How Insurance Companies ‘Defend’ Car Accident Claims

An experienced personal injury lawyer will be able to help counter these defence tactics on your behalf.

If you’ve been injured in a car accident that was someone else’s fault, the law in Ontario, unfortunately, does not allow for automatic monetary compensation for your injuries and losses. The insurance companies that represent and defend at-fault motorists will use many tools to limit the amount of money they have to pay for claims.

Here are some of the ways that insurance companies defend these cases.

1. Attack Credibility

While most people would think that the at-fault driver is on trial, in these lawsuits it is often the other way around. The accident victim will be heavily scrutinized. Insurers and their lawyers are looking for inconsistencies, mistakes, and errors to make the victim less believable. This includes reviewing their medical history and employment file and then assessing whether they come across as credible when describing their injuries from the accident and ongoing limitations.

Insurance companies will also often conduct intrusive surveillance of an accident victim to further attack their credibility. Private investigators are hired to interview co-workers, neighbors, and acquaintances and to film the victim while in the community. Insurers will sometimes “cherry-pick” snapshots of a person to suggest that their level of functioning is normal or that they are exaggerating their injury. Additionally, they do not always have to provide all of the videos they obtain.

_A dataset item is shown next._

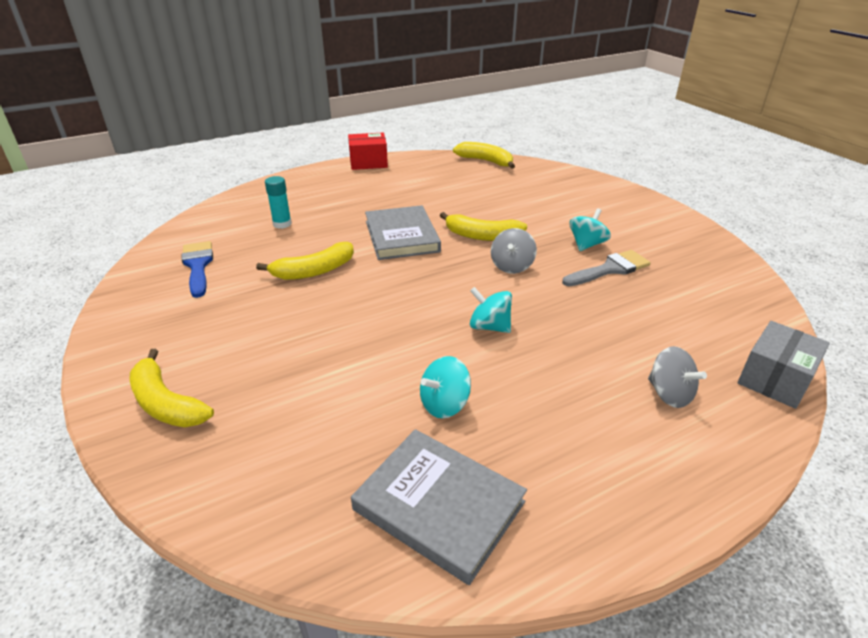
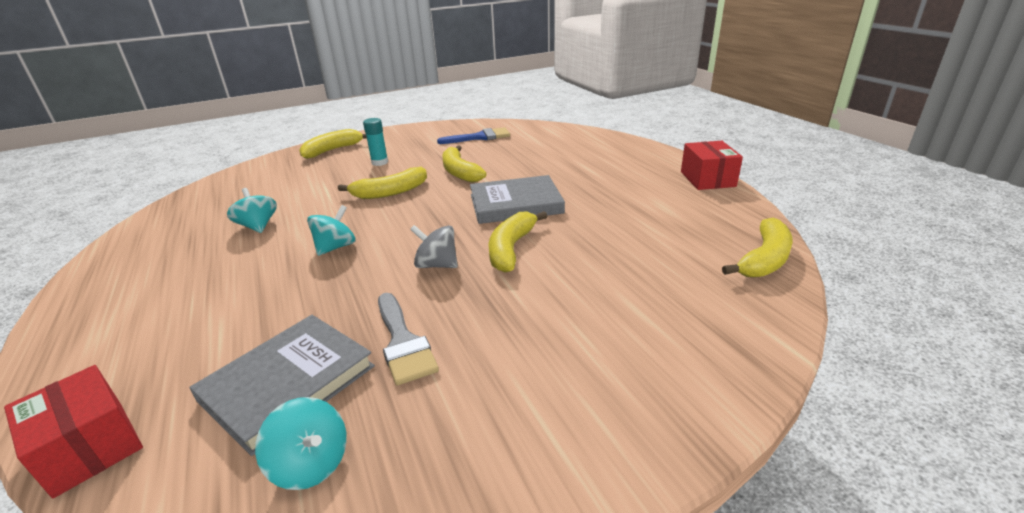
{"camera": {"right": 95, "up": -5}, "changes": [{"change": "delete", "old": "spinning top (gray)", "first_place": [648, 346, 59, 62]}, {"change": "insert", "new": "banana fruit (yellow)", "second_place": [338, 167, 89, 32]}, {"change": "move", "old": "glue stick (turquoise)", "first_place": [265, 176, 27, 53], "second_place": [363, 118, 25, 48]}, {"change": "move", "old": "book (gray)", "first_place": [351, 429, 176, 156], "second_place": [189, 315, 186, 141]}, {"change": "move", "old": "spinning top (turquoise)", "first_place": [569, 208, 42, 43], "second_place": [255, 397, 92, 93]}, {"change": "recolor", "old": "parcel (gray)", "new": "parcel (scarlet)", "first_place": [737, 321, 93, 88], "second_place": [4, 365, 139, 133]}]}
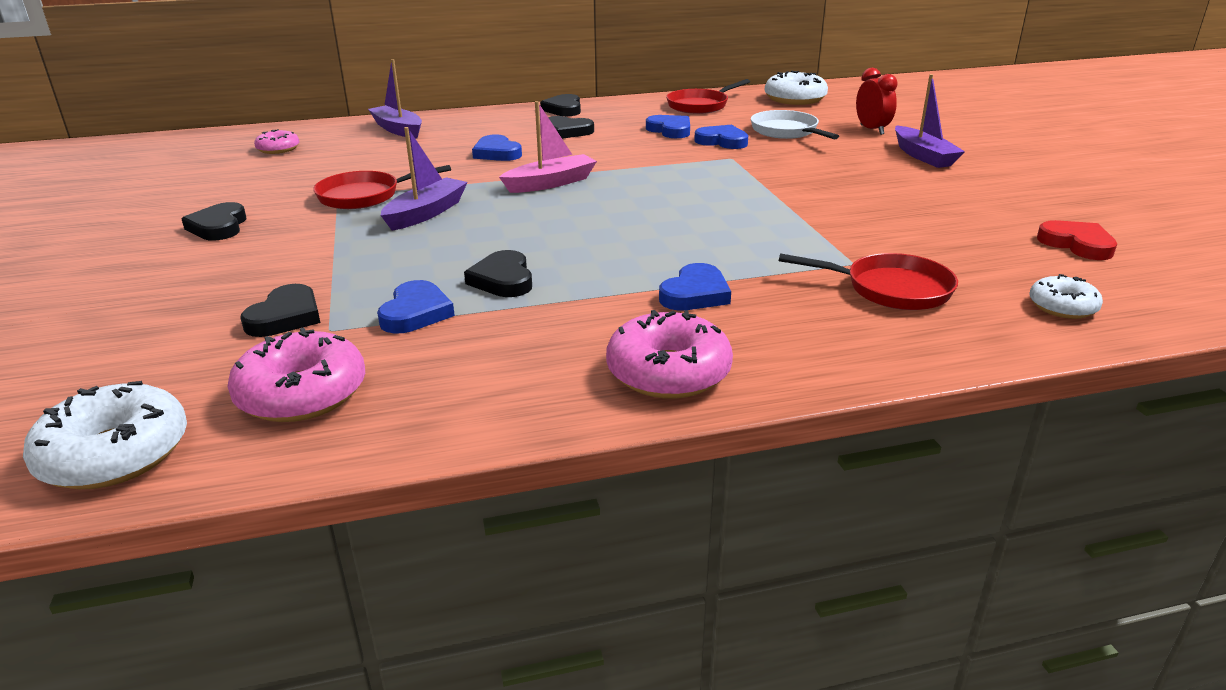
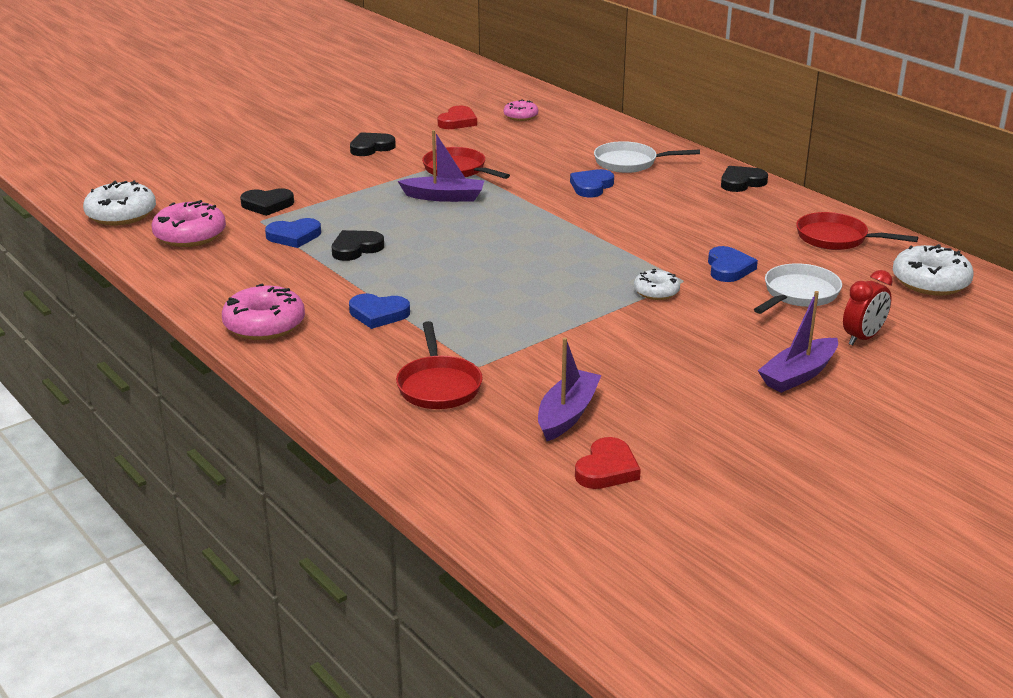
{"camera": {"right": 65, "up": 0}, "changes": [{"change": "delete", "old": "sailboat (rosy)", "first_place": [499, 101, 98, 92]}, {"change": "delete", "old": "heart shape (ebony)", "first_place": [548, 116, 46, 23]}, {"change": "delete", "old": "heart shape (royal blue)", "first_place": [646, 115, 44, 23]}, {"change": "insert", "new": "heart shape (scarlet)", "second_place": [437, 106, 40, 23]}, {"change": "insert", "new": "frying pan (white)", "second_place": [594, 141, 106, 32]}, {"change": "move", "old": "sailboat (purple)", "first_place": [368, 59, 54, 79], "second_place": [538, 338, 64, 103]}, {"change": "move", "old": "doughnut (white)", "first_place": [1029, 274, 74, 45], "second_place": [634, 269, 46, 31]}]}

2. Use Ontario Laws to Limit or Avoid Making Payments

Ontario, unfortunately, has some of the most restrictive rules for compensating accident victims. The insurer of the at-fault driver can take advantage of a $38,818.97 deductible for pain and suffering damages. This means that if the value of the injury is worth less than this amount, there is no payment made. The insurer can also require expensive medical proof from experts that the victim has a permanent and serious injury. If a significant injury heals, they may argue that no compensation should be paid at all. This is commonly called a “threshold defense”.

Insurers also take advantage of a law that only requires them to pay 70% of a victim’s income loss up to trial. Also, the insurance company for the at-fault motorist can deduct all benefits that the accident victim receives from other sources from what it has to pay.

3. Defence Medical Examinations

The insurance company for the at-fault driver will hire medical doctors to assess the accident victim to provide opinions on their injuries. Many of these doctors no longer practice community medicine but spend all of their time assessing accident victims for insurance companies. Unsurprisingly, these doctors will often find nothing wrong with the patient or attribute their complaints to other causes or malingering.

4. Blame Other Causes

Insurance companies will often look to blame the accident victim’s condition on other causes. This can include prior and later accidents and injuries, unrelated social or employment problems, and other medical conditions. For example, they may try to argue that the victim’s early retirement was due to reasons other than the car accident.

Find Help to Navigate These Pitfalls

It is critical that the accident victim has a competent lawyer advising them along the way. While these means of defending a case are legitimate and lawful, they often create a distorted picture of reality. An OTLA personal injury lawyer will be able to help counter these defence tactics.